Or perhaps it starts later than that. A stranger comes to town, to the island in the sky. He brings suspicions with him, and so it does not take much time for him to grasp that he has been deceived. He leaves in anger, but it is not until later -- not until far too late -- that he realizes he has not seen everything. He has failed to see the full extent of the deception.
But perhaps it all started much earlier. A man goes on a journey. He has been cast out of his home, and now he is stranded on an island in the sky. He brings regrets with him, and scores as yet unsettled (and some not yet even made). He knows that the past cannot be wholly put aside, and he bides his time, and he watches, and he waits for his opportunity. And when he sees it, he grasps it with both hands.
And where does it start right now? A message is sent out, perhaps, summoning someone to a rendezvous, or giving someone her instructions. A message is received, instructing a path to be diverted, foretelling events to come. Slower than messages, ships set out, and pass; and, as they journey, other communications are sent, weaving between them, weaving them together. In time, it's hard to see how they're connected; like looking at a picture of old friends found in a drawer, it is hard to guess exactly where it is that they would go.
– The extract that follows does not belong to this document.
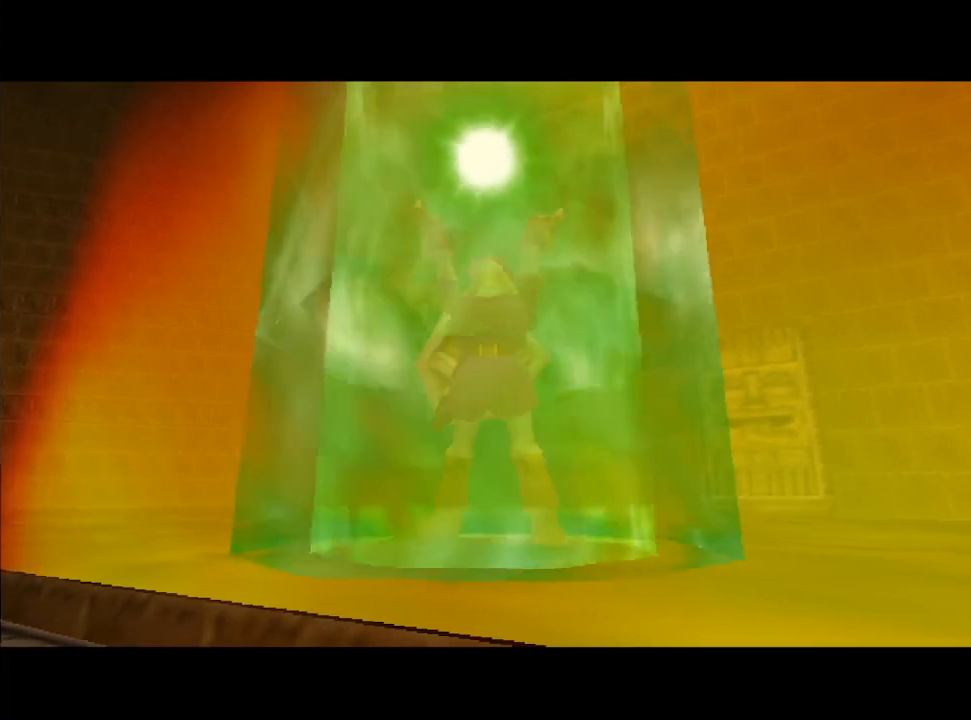
{"buttons": [], "left_stick": "up", "right_stick": "center", "events": []}
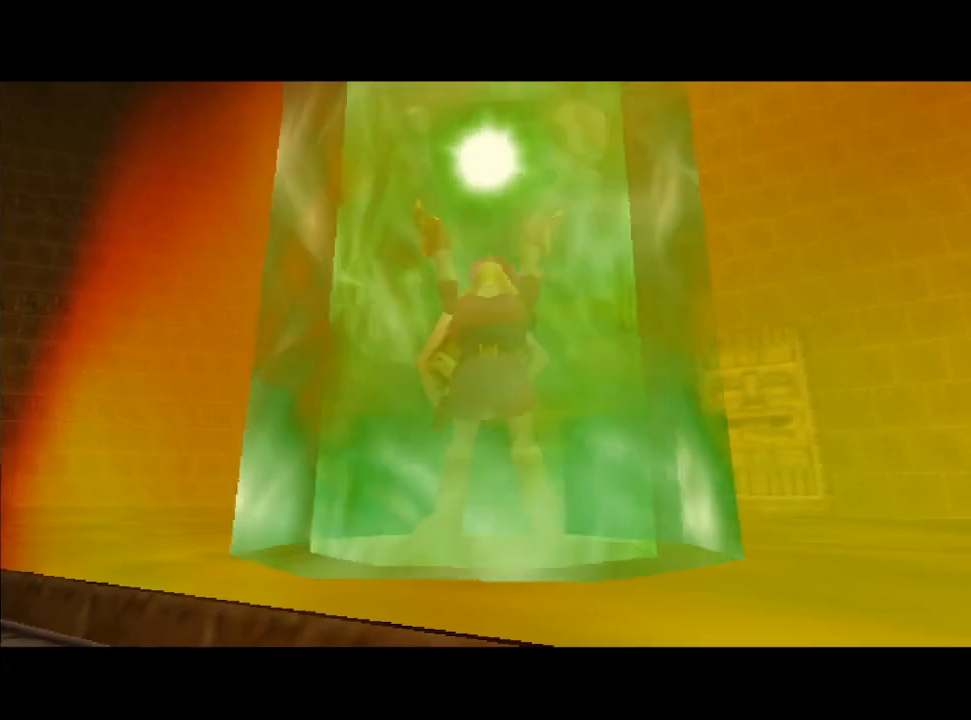
{"buttons": [], "left_stick": "up", "right_stick": "center", "events": []}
But this is how it always starts. Some men go on a journey. Some strangers come to town.
What is it about a tuxedo?
Jadzia smiled as she saw Julian catch a glimpse of himself in the two-way mirror, stop, and smooth away some of the creases in the dark jacket. He started playing with the bow tie. His other hand was holding the gun.
"Is that a real one?" she said.
He looked down at the gun and then up at her. "Of course not."
"I meant, is that a real bow tie?"
"Well, of course it is!" He sounded piqued.
"Aren't the ready-made ones less trouble?"
"They are," he said, "but they don't look as good. Garak said that wearing a fake bow tie was like taking someone on a date to the Replimat. You might as well not bother."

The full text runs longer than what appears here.